Peter: Yes, I’ve experienced that double-bind in some of my relationships. As strange as it sounds, there are times when I don’t feel safe expressing anger, because I know that anger makes someone else feel unsafe. But often I have to get through the anger to figure out what’s underneath it. If I can’t tap the anger, then it’s hard for me to discover the fear or sadness or other emotion underneath.
So how does a man show anger in a way that is acceptable to others, and safe for his loved ones? I don’t have an answer for that, but recently, after frustration with multiple drink spills in the back seat of the car on a long road trip, Moses said, “Daddy, I don’t like it when you’re mad. It scares me.” A couple of years ago, that pronouncement would have sent me spiraling into shame over my failures as a father. Instead, I realized that my seven year-old feels safe enough to tell me how he feels. I couldn’t have done that with my dad when I was seven. So I asked Moses to think about times he feels mad (there are plenty), and I reminded him that anger is something we all feel. It’s not a bad feeling. It’s a human feeling. And we can feel mad and even show anger without hurting people.

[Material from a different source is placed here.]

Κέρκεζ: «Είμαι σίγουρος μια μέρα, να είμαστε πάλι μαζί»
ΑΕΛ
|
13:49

With anger, I think toxic masculinity manifests in two extremes: the man who bottles up his anger until he explodes (a ticking timebomb to everyone around him), and the man who is perpetually exploding (a violent, combustible force). The first man denies his anger, denies his right to be angry, and can’t see it till it’s too late. The second man identifies with his anger because, indeed, anger for many is the only acceptable “masculine” emotion (i.e. it isn’t perceived as “weak”). So his anger hides his fear, his vulnerability and his sorrow.
I can relate to the first example more, but I can absolutely see both in me. So my work is to keep peeling back layers of skin and scar and look at the raw, vulnerable skin the anger is masking. My prayer is that Moses can feel his anger without shame, without violence, and without self-identifying with it.

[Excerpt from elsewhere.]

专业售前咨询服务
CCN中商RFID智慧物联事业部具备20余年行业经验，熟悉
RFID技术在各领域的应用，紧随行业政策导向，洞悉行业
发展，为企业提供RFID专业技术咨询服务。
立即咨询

Sea: I really loved your example of how your shadow self leaked out in the road trip interaction – and how Moses verbalized his experience of it. Thank you, again, for being so real in this conversation. I know it will encourage others to be real. And your integration of self is so apparent in how you observed your own growth in this area and were able to acknowledge it. Wow.
So, I just looked up a definition of toxic masculinity defined by a study cited in the Journal of School of Psychology. It is: “the constellation of socially regressive [masculine] traits that serve to foster domination, the devaluation of women, homophobia, and wanton violence.” (You may find the citation at https://www.medicalnewstoday.com/articles/toxic-masculinity) Additionally, a “manly” person will work to emphasize “strength, lack of emotion, self-sufficiency, dominance, and sexual virility.” Peter, I think our definitions were pretty spot-on!
Peter: Absolutely, I think it’s interesting to start from where we did and then loop back to that definition. Sea, I’d like to continue this conversation because there’s so much to unpack. We haven’t even touched on domination, devaluation of women, homophobia, although I think a lot of specific topical conversations will run parallel to where we’ve already come. Maybe we can create some transitional space to move into a second follow-up post based on our experiences with other aspects of toxic masculinity. It may seem strange to say, but thank you for making it safe for me here to name and reflect on parts of me that I’m not particularly thrilled about.